----- Texto fornecido

Doação de órgãos de menino de 9 anos é inviabilizada após agravamento do quadro clínico
A família de Lorenzo Rosal Cavalcanti Santos Oliveira, de 9 anos, informou que não será possível realizar a doação de órgãos do menino, como havia sido planejado inicialmente. A criança morreu após sofrer uma parada cardíaca em decorrência da síndrome de Dravet.

De acordo com os pais, Eduardo Rosal Cavalcanti Santos, 44 anos, e Eliane de Jesus Oliveira, 40, o estado de saúde de Lorenzo se agravou durante as tentativas de reanimação, comprometendo os órgãos e impossibilitando o procedimento.
Lorenzo morreu na manhã deste domingo de Páscoa (5/4), no Hospital Materno Infantil de Brasília (Hmib), após ter sido socorrido no dia anterior, quando passou mal em casa, no Guará (DF).
Antes da confirmação médica, a família havia manifestado, inclusive nas redes sociais, o desejo de doar os órgãos do menino como forma de manter vivo o legado dele. “Sabíamos que, assim, ele viveria para sempre”, escreveu a mãe em uma homenagem.
No entanto, segundo os médicos, Lorenzo não conseguiu permanecer estável pelo tempo necessário exigido pelos protocolos de doação. “Houve comprometimento de órgãos e sangramento durante as tentativas de estabilização”, explicou o pai.
O velório será realizado na Capela 1 do Cemitério Campo da Esperança, na Asa Sul, com início previsto para as 14h. O sepultamento deve ocorrer às 16h.
Atendimento e luta pela vida
O menino passou mal na manhã de sábado (4/4), por volta das 7h30. Ele foi encontrado pela mãe em estado grave, com sinais de crise intensa. O pai iniciou imediatamente manobras de reanimação, orientado por telefone pelo Samu.
Minutos depois, equipes do Corpo de Bombeiros chegaram ao local, deram continuidade ao atendimento e conseguiram reanimá-lo ainda na residência. Lorenzo foi levado ao hospital, onde apresentou novas complicações, incluindo outra parada respiratória.

----------

- [Tarefa]
Responda com base na notícia sobre a doação de órgãos de Lorenzo:
1. Em que hospital o menino morreu?
2. Para que horário está previsto o sepultamento?
3. Quem orientou o pai por telefone durante as manobras de reanimação?
Os itens a seguir vêm de outra fonte.

----- Trechos dos dados

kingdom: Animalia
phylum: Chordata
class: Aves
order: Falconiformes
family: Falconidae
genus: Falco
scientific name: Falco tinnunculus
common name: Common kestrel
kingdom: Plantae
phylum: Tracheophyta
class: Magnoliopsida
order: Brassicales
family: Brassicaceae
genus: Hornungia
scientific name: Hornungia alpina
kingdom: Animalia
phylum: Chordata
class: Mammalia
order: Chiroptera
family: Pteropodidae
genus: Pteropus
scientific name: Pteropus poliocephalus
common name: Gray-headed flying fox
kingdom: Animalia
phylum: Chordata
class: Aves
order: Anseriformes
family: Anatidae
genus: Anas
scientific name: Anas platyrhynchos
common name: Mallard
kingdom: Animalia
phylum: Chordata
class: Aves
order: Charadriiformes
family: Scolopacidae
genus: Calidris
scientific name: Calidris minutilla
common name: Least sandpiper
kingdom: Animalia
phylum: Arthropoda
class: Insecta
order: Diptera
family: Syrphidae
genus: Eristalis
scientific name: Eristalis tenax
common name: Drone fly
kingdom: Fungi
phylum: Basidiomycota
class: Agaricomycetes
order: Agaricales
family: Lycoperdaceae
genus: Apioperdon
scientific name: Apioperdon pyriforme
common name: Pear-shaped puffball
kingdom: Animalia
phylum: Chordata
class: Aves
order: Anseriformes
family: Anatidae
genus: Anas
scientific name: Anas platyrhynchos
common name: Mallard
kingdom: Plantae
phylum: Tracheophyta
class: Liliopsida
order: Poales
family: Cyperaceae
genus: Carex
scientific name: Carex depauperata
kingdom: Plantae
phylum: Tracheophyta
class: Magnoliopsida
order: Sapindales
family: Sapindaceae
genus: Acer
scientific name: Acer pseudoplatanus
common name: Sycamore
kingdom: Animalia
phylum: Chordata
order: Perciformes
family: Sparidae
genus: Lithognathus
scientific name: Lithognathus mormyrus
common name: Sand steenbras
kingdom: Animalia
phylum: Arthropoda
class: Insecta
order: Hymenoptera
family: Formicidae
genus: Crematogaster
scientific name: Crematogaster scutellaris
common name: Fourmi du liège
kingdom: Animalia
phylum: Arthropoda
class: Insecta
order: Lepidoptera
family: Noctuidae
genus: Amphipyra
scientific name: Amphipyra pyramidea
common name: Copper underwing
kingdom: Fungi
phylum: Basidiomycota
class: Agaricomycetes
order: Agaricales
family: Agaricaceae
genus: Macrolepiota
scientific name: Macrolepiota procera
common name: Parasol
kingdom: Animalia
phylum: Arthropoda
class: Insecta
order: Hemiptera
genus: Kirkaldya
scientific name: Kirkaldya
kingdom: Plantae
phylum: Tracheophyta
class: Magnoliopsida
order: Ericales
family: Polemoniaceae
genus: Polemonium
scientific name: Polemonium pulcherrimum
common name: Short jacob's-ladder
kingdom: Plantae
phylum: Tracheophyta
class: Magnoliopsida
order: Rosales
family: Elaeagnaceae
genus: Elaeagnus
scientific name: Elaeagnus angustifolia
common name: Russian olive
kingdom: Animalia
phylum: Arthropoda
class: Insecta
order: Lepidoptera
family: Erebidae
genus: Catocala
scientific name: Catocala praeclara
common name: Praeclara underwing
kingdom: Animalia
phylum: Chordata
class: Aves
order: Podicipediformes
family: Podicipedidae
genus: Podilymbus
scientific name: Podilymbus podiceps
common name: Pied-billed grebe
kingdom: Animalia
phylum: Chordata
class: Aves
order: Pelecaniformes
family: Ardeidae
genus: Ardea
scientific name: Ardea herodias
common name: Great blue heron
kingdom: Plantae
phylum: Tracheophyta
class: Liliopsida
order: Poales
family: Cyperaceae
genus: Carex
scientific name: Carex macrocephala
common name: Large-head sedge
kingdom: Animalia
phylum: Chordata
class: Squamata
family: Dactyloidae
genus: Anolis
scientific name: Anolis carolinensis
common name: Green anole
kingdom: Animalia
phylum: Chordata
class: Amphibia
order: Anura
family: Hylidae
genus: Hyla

----------

- [Resposta]
1. No Hospital Materno Infantil de Brasília (Hmib).
2. Para as 16h.
3. O Samu.